SUPPLIED ENTRIES

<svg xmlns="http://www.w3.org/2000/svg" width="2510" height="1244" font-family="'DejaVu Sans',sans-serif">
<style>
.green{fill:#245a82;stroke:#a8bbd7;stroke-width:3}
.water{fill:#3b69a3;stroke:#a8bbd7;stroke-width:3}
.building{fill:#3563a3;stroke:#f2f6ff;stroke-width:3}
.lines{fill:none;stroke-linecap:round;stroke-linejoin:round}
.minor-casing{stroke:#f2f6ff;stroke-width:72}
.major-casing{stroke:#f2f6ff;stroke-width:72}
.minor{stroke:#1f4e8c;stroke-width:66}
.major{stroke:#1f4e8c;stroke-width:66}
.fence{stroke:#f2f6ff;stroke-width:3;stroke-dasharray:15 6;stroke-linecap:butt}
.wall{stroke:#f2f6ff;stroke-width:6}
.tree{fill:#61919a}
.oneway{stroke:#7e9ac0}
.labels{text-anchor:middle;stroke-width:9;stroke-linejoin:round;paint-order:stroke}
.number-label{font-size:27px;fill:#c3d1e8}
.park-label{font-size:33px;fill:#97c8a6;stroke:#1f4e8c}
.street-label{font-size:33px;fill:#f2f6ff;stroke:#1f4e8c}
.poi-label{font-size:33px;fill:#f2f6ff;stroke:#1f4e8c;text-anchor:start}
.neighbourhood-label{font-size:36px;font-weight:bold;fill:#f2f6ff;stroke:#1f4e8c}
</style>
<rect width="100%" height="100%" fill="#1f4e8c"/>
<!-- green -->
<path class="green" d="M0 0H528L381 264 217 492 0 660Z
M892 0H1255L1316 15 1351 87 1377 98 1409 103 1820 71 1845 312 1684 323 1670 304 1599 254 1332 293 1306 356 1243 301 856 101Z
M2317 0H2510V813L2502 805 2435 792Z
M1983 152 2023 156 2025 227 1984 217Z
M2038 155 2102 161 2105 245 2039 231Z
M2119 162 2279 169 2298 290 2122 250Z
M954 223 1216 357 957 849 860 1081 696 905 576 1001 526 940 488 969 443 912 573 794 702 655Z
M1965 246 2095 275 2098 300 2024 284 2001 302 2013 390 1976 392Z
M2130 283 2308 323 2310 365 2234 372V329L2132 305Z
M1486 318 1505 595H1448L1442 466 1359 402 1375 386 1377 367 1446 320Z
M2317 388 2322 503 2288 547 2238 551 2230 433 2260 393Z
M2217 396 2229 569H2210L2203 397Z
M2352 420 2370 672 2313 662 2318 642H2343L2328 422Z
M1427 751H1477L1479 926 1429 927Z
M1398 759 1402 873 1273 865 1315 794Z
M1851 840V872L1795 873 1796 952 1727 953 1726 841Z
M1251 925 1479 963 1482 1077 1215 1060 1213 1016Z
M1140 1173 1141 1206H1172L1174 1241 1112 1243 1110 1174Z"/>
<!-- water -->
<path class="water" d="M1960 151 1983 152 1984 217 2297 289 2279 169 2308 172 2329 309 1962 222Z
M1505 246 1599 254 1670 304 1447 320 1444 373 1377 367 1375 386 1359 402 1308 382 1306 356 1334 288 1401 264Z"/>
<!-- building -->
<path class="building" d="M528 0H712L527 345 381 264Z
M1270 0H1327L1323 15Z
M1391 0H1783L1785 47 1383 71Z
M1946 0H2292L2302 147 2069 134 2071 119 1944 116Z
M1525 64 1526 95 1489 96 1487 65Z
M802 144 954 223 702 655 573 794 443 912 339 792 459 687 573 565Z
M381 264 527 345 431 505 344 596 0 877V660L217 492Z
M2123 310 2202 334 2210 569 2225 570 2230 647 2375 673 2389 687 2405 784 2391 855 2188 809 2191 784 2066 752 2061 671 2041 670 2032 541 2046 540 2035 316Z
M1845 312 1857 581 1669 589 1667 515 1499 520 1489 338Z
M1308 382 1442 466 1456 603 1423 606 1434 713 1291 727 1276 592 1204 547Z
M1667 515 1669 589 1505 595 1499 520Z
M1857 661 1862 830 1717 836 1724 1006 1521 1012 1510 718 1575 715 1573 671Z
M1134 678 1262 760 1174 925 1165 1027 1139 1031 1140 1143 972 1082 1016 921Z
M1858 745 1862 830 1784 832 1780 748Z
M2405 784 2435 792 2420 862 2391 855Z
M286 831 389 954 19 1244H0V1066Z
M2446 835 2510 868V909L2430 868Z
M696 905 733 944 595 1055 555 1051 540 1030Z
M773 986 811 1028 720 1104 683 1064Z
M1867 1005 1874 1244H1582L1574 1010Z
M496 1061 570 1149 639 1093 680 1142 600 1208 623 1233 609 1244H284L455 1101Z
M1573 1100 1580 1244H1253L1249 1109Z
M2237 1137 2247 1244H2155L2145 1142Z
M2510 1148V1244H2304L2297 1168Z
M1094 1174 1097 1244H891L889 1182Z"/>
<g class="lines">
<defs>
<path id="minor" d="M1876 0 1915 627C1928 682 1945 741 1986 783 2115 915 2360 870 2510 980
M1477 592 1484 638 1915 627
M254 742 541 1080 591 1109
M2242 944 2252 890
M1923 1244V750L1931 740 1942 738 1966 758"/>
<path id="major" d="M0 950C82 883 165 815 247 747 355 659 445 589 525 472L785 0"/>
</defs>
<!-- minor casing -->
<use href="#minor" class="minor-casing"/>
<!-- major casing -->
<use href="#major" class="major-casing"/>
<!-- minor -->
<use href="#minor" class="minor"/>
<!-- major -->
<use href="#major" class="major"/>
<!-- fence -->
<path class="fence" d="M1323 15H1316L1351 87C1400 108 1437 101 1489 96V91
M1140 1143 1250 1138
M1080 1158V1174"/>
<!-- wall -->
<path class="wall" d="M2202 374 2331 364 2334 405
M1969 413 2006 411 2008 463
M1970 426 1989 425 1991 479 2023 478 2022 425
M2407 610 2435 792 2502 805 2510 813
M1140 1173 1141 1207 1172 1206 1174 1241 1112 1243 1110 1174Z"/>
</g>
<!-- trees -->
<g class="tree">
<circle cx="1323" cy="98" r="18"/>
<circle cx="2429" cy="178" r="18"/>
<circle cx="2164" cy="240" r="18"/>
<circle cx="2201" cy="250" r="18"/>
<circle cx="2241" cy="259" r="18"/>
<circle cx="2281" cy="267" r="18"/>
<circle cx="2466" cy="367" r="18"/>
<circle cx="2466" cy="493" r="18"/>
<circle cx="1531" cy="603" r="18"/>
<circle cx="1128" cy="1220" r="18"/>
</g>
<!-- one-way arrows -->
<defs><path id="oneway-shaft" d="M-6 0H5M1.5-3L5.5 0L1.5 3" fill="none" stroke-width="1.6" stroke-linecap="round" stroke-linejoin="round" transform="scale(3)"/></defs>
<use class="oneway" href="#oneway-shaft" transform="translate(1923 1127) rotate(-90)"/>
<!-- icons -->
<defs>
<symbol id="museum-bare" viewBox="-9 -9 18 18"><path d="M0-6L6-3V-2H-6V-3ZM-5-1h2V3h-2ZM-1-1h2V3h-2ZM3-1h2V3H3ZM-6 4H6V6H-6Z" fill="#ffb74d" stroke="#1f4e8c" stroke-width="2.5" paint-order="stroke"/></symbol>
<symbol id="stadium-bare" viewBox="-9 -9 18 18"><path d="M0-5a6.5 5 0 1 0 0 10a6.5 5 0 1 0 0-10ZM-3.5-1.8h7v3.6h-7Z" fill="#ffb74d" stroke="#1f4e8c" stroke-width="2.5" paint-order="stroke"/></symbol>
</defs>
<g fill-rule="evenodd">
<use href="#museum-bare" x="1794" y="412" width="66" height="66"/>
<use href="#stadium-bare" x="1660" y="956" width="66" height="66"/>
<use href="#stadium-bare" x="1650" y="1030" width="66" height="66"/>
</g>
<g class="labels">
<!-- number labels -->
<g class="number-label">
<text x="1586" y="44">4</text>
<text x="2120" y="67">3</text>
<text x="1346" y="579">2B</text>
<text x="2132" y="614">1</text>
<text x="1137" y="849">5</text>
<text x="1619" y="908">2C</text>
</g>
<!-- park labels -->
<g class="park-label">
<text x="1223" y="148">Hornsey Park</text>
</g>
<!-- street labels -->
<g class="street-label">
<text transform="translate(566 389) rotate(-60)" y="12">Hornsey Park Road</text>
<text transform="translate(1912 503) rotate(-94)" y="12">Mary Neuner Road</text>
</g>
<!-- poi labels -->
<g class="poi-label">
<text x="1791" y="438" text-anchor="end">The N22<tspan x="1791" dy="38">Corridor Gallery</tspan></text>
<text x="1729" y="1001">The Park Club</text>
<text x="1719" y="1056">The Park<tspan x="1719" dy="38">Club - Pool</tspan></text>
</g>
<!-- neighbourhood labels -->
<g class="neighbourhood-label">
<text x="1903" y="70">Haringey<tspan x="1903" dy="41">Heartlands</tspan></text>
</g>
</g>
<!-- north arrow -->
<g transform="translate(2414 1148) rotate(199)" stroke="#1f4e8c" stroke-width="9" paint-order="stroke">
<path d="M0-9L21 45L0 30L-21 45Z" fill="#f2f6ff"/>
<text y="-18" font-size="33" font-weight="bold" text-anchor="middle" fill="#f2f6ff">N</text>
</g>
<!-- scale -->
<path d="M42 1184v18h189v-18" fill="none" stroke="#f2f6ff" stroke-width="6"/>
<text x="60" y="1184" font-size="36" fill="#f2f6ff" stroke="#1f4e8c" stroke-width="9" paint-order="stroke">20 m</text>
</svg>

EXERCISE DESCRIPTION
In the records above, how many lines include "middle"? Answer with the number alone.

THE COMPLETED TASK
2